- [Information provided]
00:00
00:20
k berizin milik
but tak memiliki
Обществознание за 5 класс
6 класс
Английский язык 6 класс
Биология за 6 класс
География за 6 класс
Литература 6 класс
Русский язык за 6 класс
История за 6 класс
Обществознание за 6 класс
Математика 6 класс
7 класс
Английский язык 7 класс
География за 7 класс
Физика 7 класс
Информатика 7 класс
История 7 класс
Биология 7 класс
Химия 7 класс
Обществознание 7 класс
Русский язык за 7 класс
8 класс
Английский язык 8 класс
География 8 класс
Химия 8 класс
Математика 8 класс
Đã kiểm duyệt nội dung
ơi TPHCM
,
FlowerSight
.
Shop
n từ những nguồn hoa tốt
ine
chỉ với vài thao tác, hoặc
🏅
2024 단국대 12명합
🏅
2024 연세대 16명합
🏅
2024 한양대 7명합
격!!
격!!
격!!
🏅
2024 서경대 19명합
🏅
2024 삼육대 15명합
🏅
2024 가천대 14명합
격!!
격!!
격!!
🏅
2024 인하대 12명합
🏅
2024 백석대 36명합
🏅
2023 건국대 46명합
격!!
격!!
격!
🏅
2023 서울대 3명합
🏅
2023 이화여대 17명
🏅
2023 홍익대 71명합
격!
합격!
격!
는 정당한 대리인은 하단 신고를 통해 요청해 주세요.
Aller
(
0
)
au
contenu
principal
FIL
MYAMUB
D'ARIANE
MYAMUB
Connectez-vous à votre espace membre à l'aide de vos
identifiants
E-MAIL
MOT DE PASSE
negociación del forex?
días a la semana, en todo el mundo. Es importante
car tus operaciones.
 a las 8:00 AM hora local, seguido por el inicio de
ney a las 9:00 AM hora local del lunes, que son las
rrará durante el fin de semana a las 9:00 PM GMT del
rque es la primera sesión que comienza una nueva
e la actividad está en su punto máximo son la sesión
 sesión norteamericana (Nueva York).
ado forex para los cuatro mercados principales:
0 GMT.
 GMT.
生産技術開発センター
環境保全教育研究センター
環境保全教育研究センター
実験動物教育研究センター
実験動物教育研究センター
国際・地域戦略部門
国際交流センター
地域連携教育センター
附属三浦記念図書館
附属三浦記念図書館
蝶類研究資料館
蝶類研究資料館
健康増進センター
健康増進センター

- [Exercise instructions] What you return must match the records exactly, down to the last line.

- [The answer]
00:00
00:20
k berizin milik
but tak memiliki
Обществознание за 5 класс
6 класс
Английский язык 6 класс
Биология за 6 класс
География за 6 класс
Литература 6 класс
Русский язык за 6 класс
История за 6 класс
Обществознание за 6 класс
Математика 6 класс
7 класс
Английский язык 7 класс
География за 7 класс
Физика 7 класс
Информатика 7 класс
История 7 класс
Биология 7 класс
Химия 7 класс
Обществознание 7 класс
Русский язык за 7 класс
8 класс
Английский язык 8 класс
География 8 класс
Химия 8 класс
Математика 8 класс
Đã kiểm duyệt nội dung
ơi TPHCM
,
FlowerSight
.
Shop
n từ những nguồn hoa tốt
ine
chỉ với vài thao tác, hoặc
🏅
2024 단국대 12명합
🏅
2024 연세대 16명합
🏅
2024 한양대 7명합
격!!
격!!
격!!
🏅
2024 서경대 19명합
🏅
2024 삼육대 15명합
🏅
2024 가천대 14명합
격!!
격!!
격!!
🏅
2024 인하대 12명합
🏅
2024 백석대 36명합
🏅
2023 건국대 46명합
격!!
격!!
격!
🏅
2023 서울대 3명합
🏅
2023 이화여대 17명
🏅
2023 홍익대 71명합
격!
합격!
격!
는 정당한 대리인은 하단 신고를 통해 요청해 주세요.
Aller
(
0
)
au
contenu
principal
FIL
MYAMUB
D'ARIANE
MYAMUB
Connectez-vous à votre espace membre à l'aide de vos
identifiants
E-MAIL
MOT DE PASSE
negociación del forex?
días a la semana, en todo el mundo. Es importante
car tus operaciones.
 a las 8:00 AM hora local, seguido por el inicio de
ney a las 9:00 AM hora local del lunes, que son las
rrará durante el fin de semana a las 9:00 PM GMT del
rque es la primera sesión que comienza una nueva
e la actividad está en su punto máximo son la sesión
 sesión norteamericana (Nueva York).
ado forex para los cuatro mercados principales:
0 GMT.
 GMT.
生産技術開発センター
環境保全教育研究センター
環境保全教育研究センター
実験動物教育研究センター
実験動物教育研究センター
国際・地域戦略部門
国際交流センター
地域連携教育センター
附属三浦記念図書館
附属三浦記念図書館
蝶類研究資料館
蝶類研究資料館
健康増進センター
健康増進センター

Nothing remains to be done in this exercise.